As for the incident that spawned my original query (-ies): I would say up to the time I got injured, I was doing fine for my level. Ukemi (including breakfall variation) for koshi nage and mae kaiten ukemi without putting hands down are are among the skills required for 2nd kyu and up. I'm familiar with the idea of looking out for oneself - say, taking an extra hop before a forward roll, or tugging on nage's hand to gain a little extra rotation. As a smaller uke I've had to figure out ways to scrub some energy off a throw if I think my partner's thrown me too hard, or how to hang on when paired with someone who tends to drop me instead of throwing me with useful energy. I don't say I'm an expert at self-preservation, but I'm learning. - Even then, even if I take, say, a textbook breakfall, there are still times when a throw rattles my brains, because I just don't have the mass to redistribute all that energy as well as someone who outweighs me by 80-100 lbs, or who is taller/thicker/wider.

And even with constant work on ukemi, I do think there are a few techniques where there's a split-second where you put yourself completely in nage's control - such as some versions of koshi, where uke is no longer touching the ground and uke may not have hands free to break their fall. This was one of those instances. It wasn't koshi, but basically I was flying blind and nage dropped me on my head, where there wasn't enough air time for me to complete my rotation. If I had been suspicious of my nage - if this had been a street fight, I guess - I would have held on for dear life, and probably pulled us both down with him on top of me. But I wouldn't have landed on my head. Instead I relaxed and curved into the roll that I thought was coming. But the ground (that I couldn't see, because I was curled against nage) was six inches too close.

(I should note also that this was during a test and it was an unusual technique.

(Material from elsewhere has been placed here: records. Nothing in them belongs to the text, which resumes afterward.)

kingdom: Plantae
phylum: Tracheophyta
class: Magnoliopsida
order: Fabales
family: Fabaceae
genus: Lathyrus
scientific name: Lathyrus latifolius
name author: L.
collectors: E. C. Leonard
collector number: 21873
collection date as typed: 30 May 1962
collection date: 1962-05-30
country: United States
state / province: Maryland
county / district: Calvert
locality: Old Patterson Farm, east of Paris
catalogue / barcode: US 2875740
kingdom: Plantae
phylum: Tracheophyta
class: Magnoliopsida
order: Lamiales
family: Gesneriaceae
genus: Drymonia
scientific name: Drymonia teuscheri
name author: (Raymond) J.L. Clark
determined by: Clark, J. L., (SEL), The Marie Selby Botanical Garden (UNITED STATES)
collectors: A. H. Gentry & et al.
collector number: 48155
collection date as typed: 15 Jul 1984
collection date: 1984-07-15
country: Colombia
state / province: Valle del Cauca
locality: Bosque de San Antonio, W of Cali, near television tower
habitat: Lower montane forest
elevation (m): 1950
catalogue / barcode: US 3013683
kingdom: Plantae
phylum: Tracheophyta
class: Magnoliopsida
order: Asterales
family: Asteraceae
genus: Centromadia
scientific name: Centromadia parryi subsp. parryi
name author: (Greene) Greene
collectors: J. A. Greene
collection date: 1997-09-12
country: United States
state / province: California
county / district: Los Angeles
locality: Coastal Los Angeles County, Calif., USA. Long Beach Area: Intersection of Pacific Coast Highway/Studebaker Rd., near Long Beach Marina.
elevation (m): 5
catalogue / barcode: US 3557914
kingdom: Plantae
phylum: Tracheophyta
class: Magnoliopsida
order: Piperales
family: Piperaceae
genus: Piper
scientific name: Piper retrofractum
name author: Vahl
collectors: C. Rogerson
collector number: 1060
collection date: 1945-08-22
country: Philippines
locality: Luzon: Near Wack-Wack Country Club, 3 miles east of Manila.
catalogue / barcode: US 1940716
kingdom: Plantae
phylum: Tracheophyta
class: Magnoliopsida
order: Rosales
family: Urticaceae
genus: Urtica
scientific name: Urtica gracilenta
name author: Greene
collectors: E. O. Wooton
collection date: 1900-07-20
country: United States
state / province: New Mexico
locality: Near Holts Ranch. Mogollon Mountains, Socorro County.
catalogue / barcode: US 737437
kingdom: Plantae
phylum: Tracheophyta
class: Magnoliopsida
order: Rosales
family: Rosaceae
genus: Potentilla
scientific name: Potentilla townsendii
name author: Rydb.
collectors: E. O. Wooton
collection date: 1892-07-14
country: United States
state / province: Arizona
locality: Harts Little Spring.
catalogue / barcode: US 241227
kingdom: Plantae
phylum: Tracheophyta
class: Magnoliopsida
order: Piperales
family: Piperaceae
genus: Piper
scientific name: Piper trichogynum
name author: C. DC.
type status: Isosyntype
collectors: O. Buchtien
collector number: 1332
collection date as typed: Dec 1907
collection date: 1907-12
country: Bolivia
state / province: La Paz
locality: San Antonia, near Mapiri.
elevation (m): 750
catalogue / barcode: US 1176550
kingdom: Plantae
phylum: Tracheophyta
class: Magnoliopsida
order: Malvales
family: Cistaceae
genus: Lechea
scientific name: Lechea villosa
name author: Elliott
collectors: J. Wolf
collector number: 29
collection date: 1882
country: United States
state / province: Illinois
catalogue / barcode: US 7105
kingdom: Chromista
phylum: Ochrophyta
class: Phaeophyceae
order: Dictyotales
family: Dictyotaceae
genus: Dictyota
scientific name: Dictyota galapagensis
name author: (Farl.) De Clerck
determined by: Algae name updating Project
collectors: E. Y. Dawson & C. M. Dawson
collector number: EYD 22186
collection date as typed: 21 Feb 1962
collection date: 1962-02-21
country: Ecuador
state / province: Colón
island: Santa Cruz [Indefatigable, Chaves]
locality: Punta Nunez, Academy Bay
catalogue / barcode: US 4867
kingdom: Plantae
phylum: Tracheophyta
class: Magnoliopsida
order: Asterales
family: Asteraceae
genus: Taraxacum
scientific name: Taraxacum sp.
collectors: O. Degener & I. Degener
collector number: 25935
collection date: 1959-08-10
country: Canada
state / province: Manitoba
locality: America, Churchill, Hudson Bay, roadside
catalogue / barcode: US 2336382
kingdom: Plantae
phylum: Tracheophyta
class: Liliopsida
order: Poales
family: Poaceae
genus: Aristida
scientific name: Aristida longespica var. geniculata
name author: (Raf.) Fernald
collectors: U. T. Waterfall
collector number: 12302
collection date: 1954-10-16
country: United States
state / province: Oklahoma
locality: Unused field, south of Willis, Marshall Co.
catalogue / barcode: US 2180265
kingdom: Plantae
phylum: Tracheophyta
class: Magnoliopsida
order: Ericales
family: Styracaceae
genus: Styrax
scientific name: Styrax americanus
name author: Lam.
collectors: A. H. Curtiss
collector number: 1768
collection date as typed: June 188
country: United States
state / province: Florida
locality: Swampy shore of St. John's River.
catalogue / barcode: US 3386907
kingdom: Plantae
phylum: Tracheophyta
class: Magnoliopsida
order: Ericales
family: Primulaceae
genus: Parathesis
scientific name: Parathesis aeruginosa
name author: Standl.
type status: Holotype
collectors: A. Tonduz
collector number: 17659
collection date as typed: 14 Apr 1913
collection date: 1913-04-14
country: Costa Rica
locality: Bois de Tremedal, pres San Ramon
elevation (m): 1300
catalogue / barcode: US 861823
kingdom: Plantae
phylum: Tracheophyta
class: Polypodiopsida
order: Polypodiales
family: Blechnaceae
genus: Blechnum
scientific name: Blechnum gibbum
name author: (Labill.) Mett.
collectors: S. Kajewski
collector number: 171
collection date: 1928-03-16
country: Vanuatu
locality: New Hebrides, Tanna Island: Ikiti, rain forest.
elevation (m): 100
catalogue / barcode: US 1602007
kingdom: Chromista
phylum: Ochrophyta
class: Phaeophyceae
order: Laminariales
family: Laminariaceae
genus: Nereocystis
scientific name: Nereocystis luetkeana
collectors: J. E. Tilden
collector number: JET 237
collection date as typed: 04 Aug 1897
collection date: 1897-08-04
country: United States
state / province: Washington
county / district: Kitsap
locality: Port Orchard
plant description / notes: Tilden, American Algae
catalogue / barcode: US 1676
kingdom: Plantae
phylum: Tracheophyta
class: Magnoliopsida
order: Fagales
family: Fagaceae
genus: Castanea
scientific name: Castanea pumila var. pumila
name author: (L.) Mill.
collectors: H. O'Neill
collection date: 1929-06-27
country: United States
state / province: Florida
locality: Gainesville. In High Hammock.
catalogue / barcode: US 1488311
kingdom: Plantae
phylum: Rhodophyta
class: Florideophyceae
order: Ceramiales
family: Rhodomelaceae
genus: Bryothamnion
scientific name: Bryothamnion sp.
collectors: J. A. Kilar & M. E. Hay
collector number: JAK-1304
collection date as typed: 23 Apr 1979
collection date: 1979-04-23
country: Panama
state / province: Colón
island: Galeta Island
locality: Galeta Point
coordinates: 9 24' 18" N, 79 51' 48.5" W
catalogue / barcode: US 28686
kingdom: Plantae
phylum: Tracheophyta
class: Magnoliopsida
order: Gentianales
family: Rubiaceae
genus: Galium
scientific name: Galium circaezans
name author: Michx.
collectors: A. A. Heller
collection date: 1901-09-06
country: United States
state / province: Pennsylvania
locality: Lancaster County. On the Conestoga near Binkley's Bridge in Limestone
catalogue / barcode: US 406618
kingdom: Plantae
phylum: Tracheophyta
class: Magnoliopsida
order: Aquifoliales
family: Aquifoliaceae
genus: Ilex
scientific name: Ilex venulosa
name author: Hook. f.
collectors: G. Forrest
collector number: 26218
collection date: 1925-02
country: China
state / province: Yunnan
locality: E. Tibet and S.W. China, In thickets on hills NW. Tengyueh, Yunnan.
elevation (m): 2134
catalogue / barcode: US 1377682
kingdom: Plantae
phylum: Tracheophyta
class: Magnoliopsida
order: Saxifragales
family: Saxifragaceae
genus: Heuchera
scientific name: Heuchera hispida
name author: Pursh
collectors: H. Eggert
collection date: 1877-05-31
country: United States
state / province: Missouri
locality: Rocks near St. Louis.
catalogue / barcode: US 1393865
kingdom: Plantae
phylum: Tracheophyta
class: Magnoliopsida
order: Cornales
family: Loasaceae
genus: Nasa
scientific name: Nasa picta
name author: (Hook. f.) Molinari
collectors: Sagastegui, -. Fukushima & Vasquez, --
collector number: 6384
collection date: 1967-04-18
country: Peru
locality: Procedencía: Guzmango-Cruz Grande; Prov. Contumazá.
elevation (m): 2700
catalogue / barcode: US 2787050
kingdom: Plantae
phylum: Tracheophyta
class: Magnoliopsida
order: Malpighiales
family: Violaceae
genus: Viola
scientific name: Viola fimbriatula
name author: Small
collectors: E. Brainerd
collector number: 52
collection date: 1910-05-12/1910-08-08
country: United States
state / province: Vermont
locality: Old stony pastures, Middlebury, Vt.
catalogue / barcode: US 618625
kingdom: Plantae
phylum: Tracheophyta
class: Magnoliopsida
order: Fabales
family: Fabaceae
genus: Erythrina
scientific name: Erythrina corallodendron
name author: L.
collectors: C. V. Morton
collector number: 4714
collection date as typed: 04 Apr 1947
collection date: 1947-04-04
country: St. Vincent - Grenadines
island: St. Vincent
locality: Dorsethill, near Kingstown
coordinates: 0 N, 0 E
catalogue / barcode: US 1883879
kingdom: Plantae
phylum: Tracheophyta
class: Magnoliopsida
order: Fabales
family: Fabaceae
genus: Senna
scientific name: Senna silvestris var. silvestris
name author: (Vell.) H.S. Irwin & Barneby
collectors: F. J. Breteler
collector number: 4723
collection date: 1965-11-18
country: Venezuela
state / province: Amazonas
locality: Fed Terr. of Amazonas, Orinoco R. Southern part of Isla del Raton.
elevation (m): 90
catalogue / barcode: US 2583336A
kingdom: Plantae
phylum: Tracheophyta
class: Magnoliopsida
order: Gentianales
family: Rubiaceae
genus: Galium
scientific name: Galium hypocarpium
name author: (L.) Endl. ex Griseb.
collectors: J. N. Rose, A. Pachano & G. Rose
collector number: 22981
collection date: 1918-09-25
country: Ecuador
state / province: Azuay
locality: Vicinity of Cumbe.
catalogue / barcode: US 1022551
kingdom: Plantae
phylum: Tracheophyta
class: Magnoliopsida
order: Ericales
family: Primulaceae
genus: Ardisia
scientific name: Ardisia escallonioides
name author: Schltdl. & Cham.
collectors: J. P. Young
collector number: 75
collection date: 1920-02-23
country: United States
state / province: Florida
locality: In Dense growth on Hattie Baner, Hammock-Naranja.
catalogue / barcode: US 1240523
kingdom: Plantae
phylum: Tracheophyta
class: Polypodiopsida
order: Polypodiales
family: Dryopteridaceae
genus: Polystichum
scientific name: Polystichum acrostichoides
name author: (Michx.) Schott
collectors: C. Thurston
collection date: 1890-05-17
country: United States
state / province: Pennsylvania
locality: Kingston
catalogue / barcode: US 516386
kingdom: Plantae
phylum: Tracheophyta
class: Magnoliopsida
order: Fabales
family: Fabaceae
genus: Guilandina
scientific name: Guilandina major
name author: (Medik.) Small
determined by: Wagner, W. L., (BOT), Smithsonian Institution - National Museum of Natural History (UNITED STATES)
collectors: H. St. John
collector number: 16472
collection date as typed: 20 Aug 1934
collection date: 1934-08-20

Nage said to me, as we bowed in, "I don't know what to do with this one." So he wasn't performing a kihon throw, because he didn't recognize the waza, and I didn't know what, if any, kihon ukemi existed.)

I never thought someone - much less an instructor and high-ranked black belt - at my dojo, which was like my second home, would be so careless as to toss me without looking. I didn't think I was walking into a great unknown. Up until then I thought everyone I trained with was a friend on the mats. Now I know better. Clearly there are bad drivers on every road.

Quote:
There was another dojo in the vicinity that was known for being gentle and less demanding. During the same period there were 3 catastrophic breaks or dislocations at that dojo. I have trained in my current dojo for about 5 years. In that time, major injuries have been 1 poked eye (healed in a few days), 2 dislocated toes (one caught between mats and one caught in an unfortunate breakfall from a hip throw. I don't think it was a dangerous throw. I was the nage), and a broken ankle (caused by stepping backwards and rolling it during warm ups. I would count all of those injuries as fairly unavoidable. As for the rate of attrition you mentioned, it is clearly too high and something's not right there.
The other concussion (besides mine) in the past 12 months was during class - I'm pretty sure it was out of koshi, and I believe it was one of the instructors who threw a 6th kyu badly. There was a broken collarbone that happened to a 6th kyu, taking ukemi from a 4th kyu out of an advanced back-to-back koshi variation, in a class taught by a newly-minted shodan. There were two poked eyes/cuts near the eye (which I didn't include in my list of major injuries since they didn't interrupt training), both of which were caused by the same black belt who dropped me on my head. I don't recall any mention of any of these - arguably avoidable - injuries being raised either with the teaching staff or with the student body in general, as part of a reemphasizing of safety. One would think a concussion and a broken collarbone within 8 weeks of each other would warrant some gentle cautioning, at least. I'm not surprised they have retention issues.